Products & product categories
Retailers and e-commerce-advertisers often have a large inventory, consisting of multiple categories, brands, and applications, among others. To mitigate risks and ensure optimal performance, aligning campaign setups with your inventory is one of the most powerful approaches.
To account for seasonality, changing trends, fluctuating prices, and competitors’ actions, building a robust line item portfolio allows you to tailor tactics and focus optimization to smaller chunks, rather than spending copious amounts of time to analyze which variable is affecting performance.
To give a concrete example, a furniture retailer could structure their campaign’s line items as follows:
- Kitchen & appliances
- Living room & dining
- Utility room
- Garden & balcony
Audiences & targeting
A campaign usually consists of several targeting methods.
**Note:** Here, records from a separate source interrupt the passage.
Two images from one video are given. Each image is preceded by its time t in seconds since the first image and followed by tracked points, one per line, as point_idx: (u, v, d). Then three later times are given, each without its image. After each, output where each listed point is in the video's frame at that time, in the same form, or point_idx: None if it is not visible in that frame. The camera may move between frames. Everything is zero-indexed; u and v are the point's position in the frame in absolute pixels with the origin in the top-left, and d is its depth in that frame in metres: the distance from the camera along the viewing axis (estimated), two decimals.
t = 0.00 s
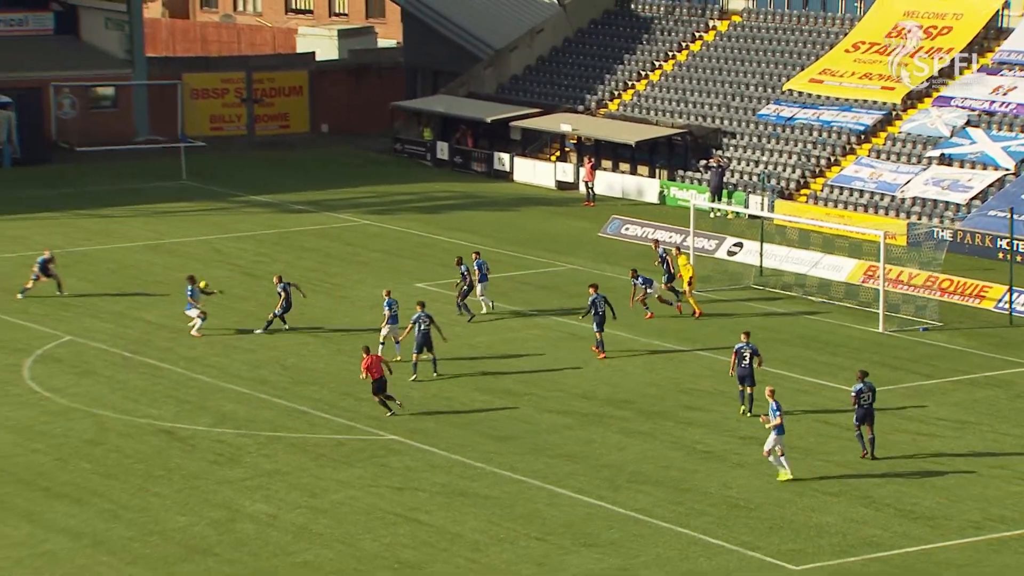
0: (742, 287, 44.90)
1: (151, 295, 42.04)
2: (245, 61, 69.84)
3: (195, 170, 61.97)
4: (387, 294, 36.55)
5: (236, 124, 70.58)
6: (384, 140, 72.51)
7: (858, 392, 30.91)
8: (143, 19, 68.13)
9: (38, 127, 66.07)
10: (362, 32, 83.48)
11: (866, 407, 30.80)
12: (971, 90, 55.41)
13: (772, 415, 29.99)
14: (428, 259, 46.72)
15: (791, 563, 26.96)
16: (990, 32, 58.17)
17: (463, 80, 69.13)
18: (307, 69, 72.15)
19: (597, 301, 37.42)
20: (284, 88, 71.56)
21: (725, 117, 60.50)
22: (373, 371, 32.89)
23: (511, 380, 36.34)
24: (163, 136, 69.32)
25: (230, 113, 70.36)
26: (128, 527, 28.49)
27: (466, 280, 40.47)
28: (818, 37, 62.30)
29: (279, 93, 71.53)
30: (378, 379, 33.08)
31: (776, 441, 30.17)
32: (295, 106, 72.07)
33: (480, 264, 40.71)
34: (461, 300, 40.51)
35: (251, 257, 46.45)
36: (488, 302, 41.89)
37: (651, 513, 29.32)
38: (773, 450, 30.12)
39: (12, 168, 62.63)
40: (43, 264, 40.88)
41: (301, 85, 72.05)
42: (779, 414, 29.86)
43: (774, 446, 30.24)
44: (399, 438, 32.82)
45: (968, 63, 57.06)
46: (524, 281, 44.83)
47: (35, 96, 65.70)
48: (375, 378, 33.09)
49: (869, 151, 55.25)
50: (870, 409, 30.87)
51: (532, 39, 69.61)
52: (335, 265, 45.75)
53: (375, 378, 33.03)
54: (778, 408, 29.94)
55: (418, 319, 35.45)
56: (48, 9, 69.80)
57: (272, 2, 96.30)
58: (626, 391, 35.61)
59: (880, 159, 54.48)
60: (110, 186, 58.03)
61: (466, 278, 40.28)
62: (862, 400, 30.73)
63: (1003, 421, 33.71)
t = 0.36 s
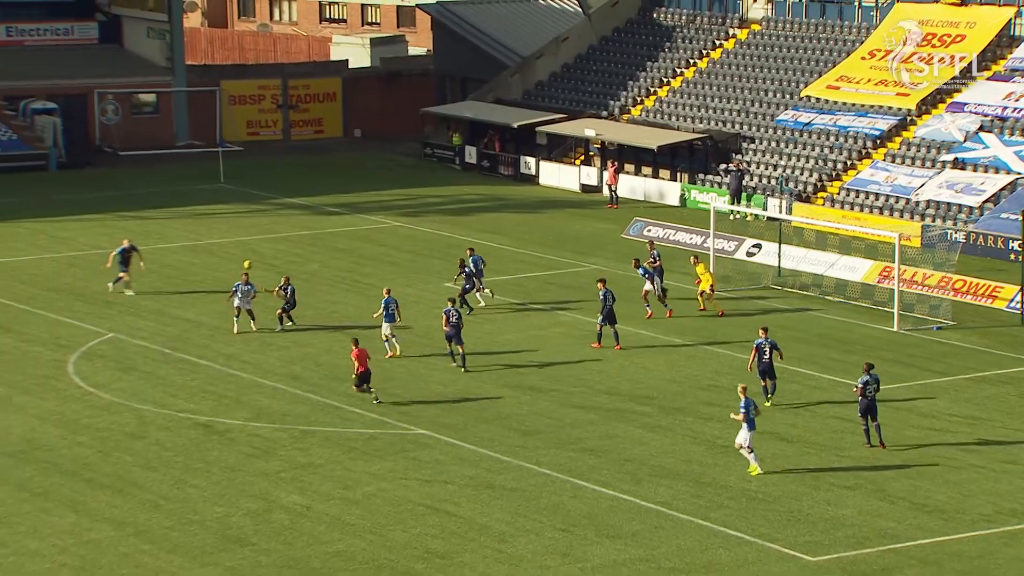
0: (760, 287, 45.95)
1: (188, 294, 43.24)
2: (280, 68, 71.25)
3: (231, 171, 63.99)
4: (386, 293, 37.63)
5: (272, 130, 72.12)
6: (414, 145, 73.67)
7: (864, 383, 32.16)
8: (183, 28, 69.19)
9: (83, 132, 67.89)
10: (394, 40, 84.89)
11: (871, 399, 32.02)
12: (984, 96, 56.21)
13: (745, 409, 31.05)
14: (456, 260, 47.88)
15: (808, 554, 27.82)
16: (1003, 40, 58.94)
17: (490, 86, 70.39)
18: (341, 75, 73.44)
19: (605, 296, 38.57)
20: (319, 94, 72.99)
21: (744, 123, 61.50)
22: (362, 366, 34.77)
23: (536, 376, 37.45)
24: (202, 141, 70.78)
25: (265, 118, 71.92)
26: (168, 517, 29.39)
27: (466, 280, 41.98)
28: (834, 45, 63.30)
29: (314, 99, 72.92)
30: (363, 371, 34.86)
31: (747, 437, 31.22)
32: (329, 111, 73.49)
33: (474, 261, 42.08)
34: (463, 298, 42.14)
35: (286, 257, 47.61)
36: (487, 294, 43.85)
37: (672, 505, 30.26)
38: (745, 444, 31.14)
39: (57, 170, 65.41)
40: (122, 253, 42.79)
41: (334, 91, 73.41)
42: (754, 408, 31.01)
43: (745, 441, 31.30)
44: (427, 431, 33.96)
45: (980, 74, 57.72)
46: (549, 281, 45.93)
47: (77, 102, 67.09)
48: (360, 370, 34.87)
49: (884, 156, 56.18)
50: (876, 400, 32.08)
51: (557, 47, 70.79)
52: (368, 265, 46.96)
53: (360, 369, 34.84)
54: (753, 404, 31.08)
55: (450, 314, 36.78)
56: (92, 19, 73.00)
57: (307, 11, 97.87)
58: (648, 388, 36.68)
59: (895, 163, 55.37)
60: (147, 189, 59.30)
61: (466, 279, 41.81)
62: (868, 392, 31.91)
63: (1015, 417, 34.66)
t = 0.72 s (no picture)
0: (766, 286, 46.59)
1: (205, 293, 43.96)
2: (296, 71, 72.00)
3: (247, 173, 64.90)
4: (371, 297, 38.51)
5: (288, 132, 72.96)
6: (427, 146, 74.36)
7: (853, 376, 33.40)
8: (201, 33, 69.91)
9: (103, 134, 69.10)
10: (406, 44, 85.70)
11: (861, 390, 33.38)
12: (987, 98, 56.79)
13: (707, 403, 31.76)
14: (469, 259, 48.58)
15: (813, 548, 28.44)
16: (1005, 44, 59.50)
17: (500, 89, 71.14)
18: (355, 79, 74.21)
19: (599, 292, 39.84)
20: (334, 97, 73.74)
21: (751, 124, 62.12)
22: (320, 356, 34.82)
23: (546, 373, 38.13)
24: (220, 143, 71.65)
25: (282, 121, 72.75)
26: (186, 510, 30.07)
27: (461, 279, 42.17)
28: (840, 49, 63.95)
29: (329, 102, 73.64)
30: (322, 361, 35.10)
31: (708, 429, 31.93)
32: (344, 114, 74.24)
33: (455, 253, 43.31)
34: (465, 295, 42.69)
35: (301, 257, 48.31)
36: (488, 291, 44.78)
37: (679, 500, 30.90)
38: (705, 439, 31.85)
39: (78, 171, 65.15)
40: (170, 250, 43.08)
41: (349, 94, 74.17)
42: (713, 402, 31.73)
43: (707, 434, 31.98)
44: (439, 427, 34.65)
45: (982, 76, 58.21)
46: (559, 281, 46.60)
47: (98, 104, 68.51)
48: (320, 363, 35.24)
49: (889, 157, 56.80)
50: (864, 391, 33.54)
51: (567, 51, 71.50)
52: (382, 264, 47.68)
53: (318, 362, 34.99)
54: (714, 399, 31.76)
55: (447, 307, 37.90)
56: (112, 24, 74.21)
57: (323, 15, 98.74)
58: (656, 385, 37.36)
59: (899, 165, 55.98)
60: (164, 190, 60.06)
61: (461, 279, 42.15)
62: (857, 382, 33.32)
63: (1016, 414, 35.26)
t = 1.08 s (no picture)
0: (766, 286, 46.63)
1: (205, 293, 43.96)
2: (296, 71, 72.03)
3: (247, 173, 64.91)
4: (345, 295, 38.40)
5: (289, 132, 72.98)
6: (427, 146, 74.36)
7: (835, 373, 33.22)
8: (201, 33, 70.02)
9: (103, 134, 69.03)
10: (406, 44, 85.75)
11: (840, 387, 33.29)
12: (986, 99, 56.84)
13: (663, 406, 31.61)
14: (469, 260, 48.60)
15: (813, 548, 28.46)
16: (1004, 44, 59.51)
17: (501, 89, 71.17)
18: (355, 79, 74.24)
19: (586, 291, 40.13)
20: (334, 97, 73.77)
21: (750, 125, 62.15)
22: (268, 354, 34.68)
23: (546, 373, 38.15)
24: (220, 144, 71.60)
25: (282, 121, 72.78)
26: (186, 511, 30.09)
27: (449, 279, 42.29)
28: (840, 49, 63.96)
29: (329, 102, 73.69)
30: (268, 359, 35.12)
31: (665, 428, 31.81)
32: (344, 114, 74.28)
33: (418, 252, 44.16)
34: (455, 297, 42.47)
35: (302, 257, 48.34)
36: (488, 292, 44.80)
37: (679, 500, 30.90)
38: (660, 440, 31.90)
39: (78, 170, 65.21)
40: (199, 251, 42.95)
41: (349, 94, 74.19)
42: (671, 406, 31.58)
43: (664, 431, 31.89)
44: (440, 427, 34.68)
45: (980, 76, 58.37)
46: (559, 281, 46.63)
47: (99, 104, 68.49)
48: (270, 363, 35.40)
49: (888, 157, 56.81)
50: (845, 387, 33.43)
51: (567, 51, 71.54)
52: (382, 265, 47.71)
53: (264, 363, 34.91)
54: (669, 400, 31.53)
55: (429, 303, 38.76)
56: (113, 24, 74.25)
57: (323, 15, 98.74)
58: (656, 385, 37.38)
59: (899, 165, 56.01)
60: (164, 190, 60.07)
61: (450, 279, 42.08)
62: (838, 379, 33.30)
63: (1016, 415, 35.27)
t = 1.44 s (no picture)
0: (766, 286, 46.62)
1: (205, 294, 43.97)
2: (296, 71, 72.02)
3: (247, 173, 64.89)
4: (326, 298, 38.19)
5: (288, 132, 72.97)
6: (427, 146, 74.34)
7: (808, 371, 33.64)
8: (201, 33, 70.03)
9: (103, 134, 69.05)
10: (406, 44, 85.75)
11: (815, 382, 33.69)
12: (986, 99, 56.88)
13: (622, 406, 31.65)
14: (469, 260, 48.59)
15: (813, 548, 28.47)
16: (1004, 44, 59.52)
17: (500, 89, 71.14)
18: (355, 79, 74.24)
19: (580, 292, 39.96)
20: (334, 97, 73.78)
21: (750, 125, 62.13)
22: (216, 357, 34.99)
23: (545, 373, 38.13)
24: (220, 144, 71.61)
25: (282, 121, 72.77)
26: (187, 511, 30.09)
27: (444, 281, 41.65)
28: (840, 49, 63.93)
29: (329, 102, 73.71)
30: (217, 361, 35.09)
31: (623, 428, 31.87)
32: (344, 114, 74.28)
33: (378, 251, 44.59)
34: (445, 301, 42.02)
35: (302, 257, 48.34)
36: (488, 292, 44.81)
37: (679, 500, 30.91)
38: (619, 439, 31.91)
39: (78, 170, 65.27)
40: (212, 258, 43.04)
41: (349, 94, 74.20)
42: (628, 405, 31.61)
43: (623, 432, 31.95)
44: (440, 427, 34.67)
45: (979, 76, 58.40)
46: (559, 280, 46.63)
47: (99, 104, 68.49)
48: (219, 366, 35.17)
49: (888, 157, 56.80)
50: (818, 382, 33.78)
51: (567, 51, 71.51)
52: (382, 265, 47.70)
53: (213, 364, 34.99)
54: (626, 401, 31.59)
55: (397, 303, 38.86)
56: (113, 24, 74.23)
57: (323, 15, 98.74)
58: (656, 385, 37.39)
59: (899, 165, 56.01)
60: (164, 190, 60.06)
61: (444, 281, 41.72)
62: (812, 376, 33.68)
63: (1015, 415, 35.27)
Targeting could be based on context, geography, demography, interests, intent, or a combination of multiple elements.
A universal recommendation would be to refrain from using multiple AND-clauses, which complicates analysis and distinguishes which variable is most dominant and drives the most results.
Mixing signals from different stages of the purchase process would also not be advisable. Instead, we recommend separating interest and intent signals to make sure you’re aware of which targeting influences performance the most.
For example, separating line items by a larger group such as geography or demography and layering other fundamental targeting rules is generally reasonable.
Environments, devices & placements
Campaign performance often varies significantly between mobile apps and websites, on different devices, and between different inventories and placements. To determine which variable has the most effect on performance, splitting by device, ad environment, or even by publisher could provide valuable insights and performance gains.
If you have a well-defined target audience and a good set of targeting rules, expanding your portfolio by separating line items based on the categories mentioned above sheds more light on how and where your campaigns are delivering at peak performance.
Creatives & messaging
As the final and arguably the most critical part of your campaign are the creatives. You might have your audience strategy fully on lock, your bids and inventories carefully researched, and the final step is to deliver your message to your prospective customers effectively.
From a portfolio optimization point-of-view, creatives provide an excellent foundation and present an amazing opportunity. The simplest categorizations are naturally the format of your creatives. Splitting display ads, videos, native ads, or audio to independent line items is a practice no one can argue against.
It is possible and, on some occasions, favorable to split line items based on the creatives’ size or length as well for more accurate bidding and improved performance. However, several DSPs offer the opportunity to control these variables using bid multipliers within the line item.
Combined with rotators or dynamic creatives, your DSP and ad server can automatically serve the best-performing versions of your creatives.
Portfolio optimization is a potent approach and tactic for programmatic advertising, which will simultaneously distribute the risk of underperforming to a broader set of variables, allowing you, the buyer, to quickly distinguish where potential problems lie and which activities contribute most towards your objectives.
Admittedly, building and maintaining a highly robust and granular campaign does take a bit more of your time. The improved structure and clarity will allow you to perform better and notice potential problems more quickly, especially with always-on campaigns.